И все-таки наступали волнующие майские дни, когда на подоконники окон выставлялись радиолы, и пробивалась первая светлая зелень на тополях, стоящих вдоль Мойки, и щемящие до сих пор сердце мелодии вальса "Память цветов" или фокстрота "Укротитель змей" манили наши неокрепшие души и тела смутным обещанием немедленного счастья. И бледные незагорелые ноги девчонки из соседнего дома в неожиданно короткой, не по тогдашней моде, юбке заставляли беспокойно просыпаться светлой ночью, отличавшейся от дня только тишиной и неподвижностью.

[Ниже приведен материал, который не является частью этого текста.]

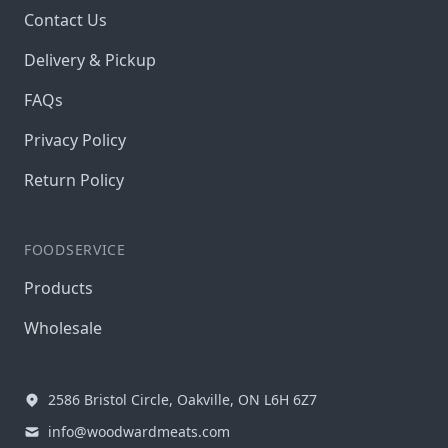
Contact Us
Delivery & Pickup
FAQs
Privacy Policy
Return Policy
FOODSERVICE
Products
Wholesale
2586 Bristol Circle, Oakville, ON L6H 6Z7
info@woodwardmeats.com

С той поры минуло более шестидесяти лет. От нашей школы мало что осталось. Сейчас в этом здании Институт Физкультуры и спорта им. Лесгафта. Мраморные доски с именами золотых медалистов, в том числе и с моим, сняты со стен и выброшены. Наши журналы "Проба пера", наши газеты "Наш голос" сгинули где-то в архивах, их, видимо, за ненадобностью тоже давно уже выкинули. Когда я смотрю на выпускную фотографию нашего десятого "Б" класса 236-й мужской школы Октябрьского района г. Ленинграда в 1951 году, то с грустью отмечаю, что многих уже нет на свете, а многие навсегда уехали в отдаленные края. В Нью-Йорке недавно умер мой многолетний сосед по парте Алик Камский. Один из самых моих близких друзей, упомянутый выше Толя Рыжиков, на которого учительница физики кричала: "Рыжиков, жук навозный, замолчите!" – живет теперь в Калифорнии, небольшом городке Пало-Альто неподалеку от Сан-Франциско. В прошлом году он закончил книгу воспоминаний с характерным названием "Впереди – прошлое". Книга эта вышла в Питере в издательстве моего друга, известного литератора Николая Якимчука, и в июне 2011 года была удостоена престижной литературной премии "Петрополь", которую вручают в музее А. С. Пушкина на Мойке, 12.
Нелепо от утренней боли
Искать утешенье во сне.
Товарищ мой Рыжиков Толя
Скучает в далекой стране.
В округе цветные пейзажи,
Сиянье воды голубой,
О калифорнийские пляжи
Стучит океанский прибой.
Товарищ мой Рыжиков Толя,
Ему нелегко одному.
С ним вместе учились мы в школе
Полвека и больше тому.
Листаем мы старые снимки
Далеких мальчишеских лет.
На снимках мы сняты в обнимку
С друзьями, которых уж нет.
Теперь они все – невидимки,
А мы еще живы пока.
Мы смотрим на старые снимки,
Сутулые два старика.
На раны насыплет нам соли
Волны настоявшийся йод.
Товарищ мой Рыжиков Толя
Нам водки в стаканы нальет.
И мы с ним поднимем стаканы
На этом крутом берегу
За класс наш, что в прошлое канул,
За Мойку в январском снегу.
Все мои школьные и институтские послевоенные годы, почти десять лет, мы с родителями прожили в доме на углу Мойки и Фонарного переулка, где, как уже упоминалось, в 45-м году, когда мы вернулись из эвакуации, отец получил комнатушку на самом последнем этаже в большой коммунальной квартире. Квартира эта когда-то принадлежала повару Мариинского театра, и раньше занимала ее одна семья. Но это было до революции. В наше же время тут размещались четыре семьи. Комната наша была несколько похожа на первую комнату в моем раннем детстве на Васильевском острове. Она была узкой и длинной, как трамвайный вагон. В одном торце ее была дверь, а в другом – окошко, выходившее на Мойку. Это окно и сейчас отчетливо видно снаружи, справа от него ангел, а слева – водосточная труба.